• [AIM OF THE EXERCISE]:
Copy out each line of the data below in which the string "atmosfera" appears.

• [DATA EXTRACT]:
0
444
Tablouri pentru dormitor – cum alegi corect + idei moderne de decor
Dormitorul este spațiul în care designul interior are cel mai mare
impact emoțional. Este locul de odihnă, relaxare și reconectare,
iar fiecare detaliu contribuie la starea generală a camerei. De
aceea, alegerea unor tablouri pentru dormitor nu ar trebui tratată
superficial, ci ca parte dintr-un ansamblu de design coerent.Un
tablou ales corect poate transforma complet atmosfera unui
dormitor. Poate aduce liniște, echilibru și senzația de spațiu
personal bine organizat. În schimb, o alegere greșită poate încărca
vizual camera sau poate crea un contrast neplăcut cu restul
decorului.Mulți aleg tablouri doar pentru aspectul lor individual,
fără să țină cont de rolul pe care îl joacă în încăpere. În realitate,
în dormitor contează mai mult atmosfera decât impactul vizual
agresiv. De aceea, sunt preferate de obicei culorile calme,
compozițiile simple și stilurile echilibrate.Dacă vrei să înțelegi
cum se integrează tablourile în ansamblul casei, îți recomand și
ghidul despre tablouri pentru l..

• [ANSWER TO THIS TASK]:
tablou ales corect poate transforma complet atmosfera unui
în dormitor contează mai mult atmosfera decât impactul vizual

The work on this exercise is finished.